Page excerpt:
▽

My favorite, most treasured time with Grandpa, however, was spent on the swing, out under the big Maple Tree in the yard. I must have sat there alone with him for hundreds of hours. Many years later, at 29, on the way to say goodbye to my mom for the last time, I was riding with my dad in the car – and for the First time it occurred to me to ask him, “Where WERE you all those summers I was at the Farm??.”
Grandpa and I would sit and talk on that swing until someone said we had to come in. And OH he told me stories. He talked about Jeannie’s curly hair. He loved Jeannie’s hair. He said that my hair reminded him of hers when I was born. He talked about my Dad. He told me all about him when he was little – he was so proud. He told me stories about All of his kids… when they were little mostly, but also as they grew. He told me about big storms, and Heinz ketchup, and pickles. He told me about animals, and plants, and the River, and the Bay. His favorite stories to tell, however, always came up when we were talking about His Twins. I probably made him tell me a million times. He said my twin brothers were wild and reminded him of His Twins. The funny thing is, all of the stories about “the twins” were about them getting in TROUBLE. But he never told them with any hint of displeasure. He Loved those stories. He told them as a Proud Father. He told me that the twins were quite handy with a ball pein hammer. Were they 3? Were they 4? They couldn’t really talk yet, when they took out 4 windows in the new Mercury with that thing. From inside the car. They took turns. He told (for the millionth time!) how they bathed each other one at a time in new OIL out in the barn, all dressed in their Sunday Suits before church, after they had just been washed, and all dressed up to go. They still had to go to church. His eyes lit up the most at that one. He always chuckled, just a little. He told me once, when I was a little older, that when he was faced with the responsibility of taking a switch to the twins for the oil bathing business… he almost couldn’t… because inside, he was laughing too hard. Finally, dinner (that’s lunch) or supper would be ready, and we’d have to head in to the house. Grandpa would always say the blessing. He prayed soft and strong, and in that quivering and reverent voice that only good old Baptists can really pull off. And I will tell you, God answered those prayers. I was blessed in abundance.
I’m grateful that my Grandpa loved me enough to talk to me. To teach me. To help me see who it was my parents hoped I would be. My grandpa was a lot of things to a lot of people. But to me, he was my first friend.

△

Record excerpts:
▽

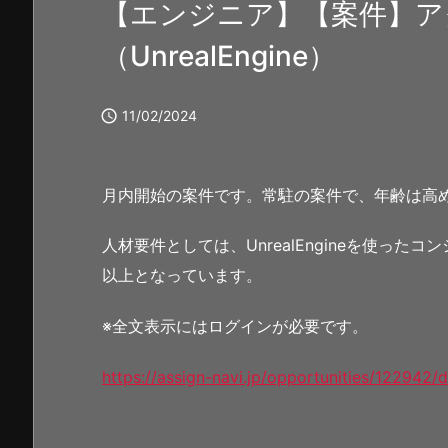
【エンジニア】【案件】ア
（UnrealEngine）

11/02/2024
月内開始の案件です。常駐の案件で、年齢は高
人材要件としては、UnrealEngineを使っ
以上となっています。
※全文表示にはログインが必要です。
https://assign-navi.jp/opportunities/122942/d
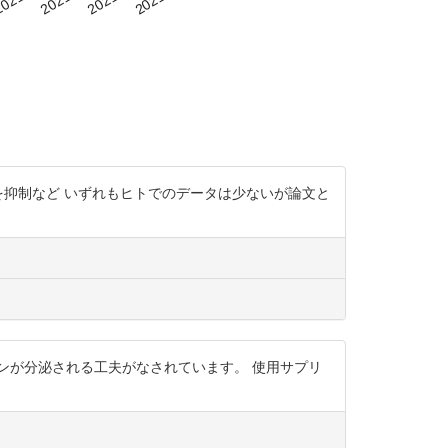
を抑制など いずれもヒトでのデータは少ないが論文と
ンが分泌される工夫がなされています。 使用サプリ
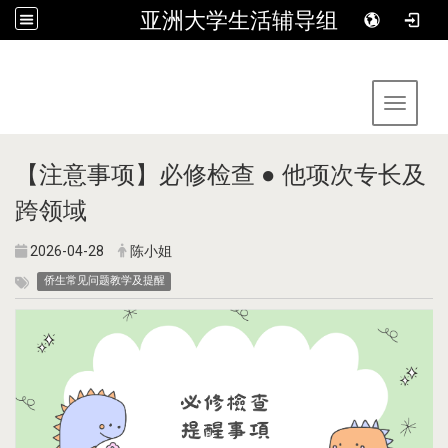
亚洲大学生活辅导组
:::
Toggle 
【注意事项】必修检查 ● 他项次专长及
跨领域
2026-04-28
陈小姐
侨生常见问题教学及提醒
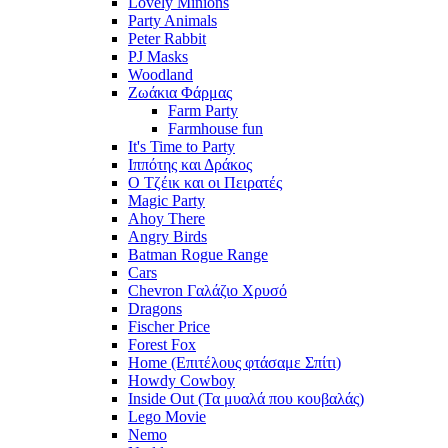
Lovely Minions
Party Animals
Peter Rabbit
PJ Masks
Woodland
Ζωάκια Φάρμας
Farm Party
Farmhouse fun
It's Time to Party
Ιππότης και Δράκος
Ο Τζέικ και οι Πειρατές
Magic Party
Ahoy There
Angry Birds
Batman Rogue Range
Cars
Chevron Γαλάζιο Χρυσό
Dragons
Fischer Price
Forest Fox
Home (Επιτέλους φτάσαμε Σπίτι)
Howdy Cowboy
Inside Out (Τα μυαλά που κουβαλάς)
Lego Movie
Nemo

△

Check your understanding:
1) In the recollection about Grandpa, where did the narrator spend the most treasured time with him?
2) List everything the recollection about Grandpa names in the two sentences that begin "He told me about".

Task-by-task results:
1) On the swing, out under the big Maple Tree in the yard.

2) Big storms, Heinz ketchup, pickles, animals, plants, the River, the Bay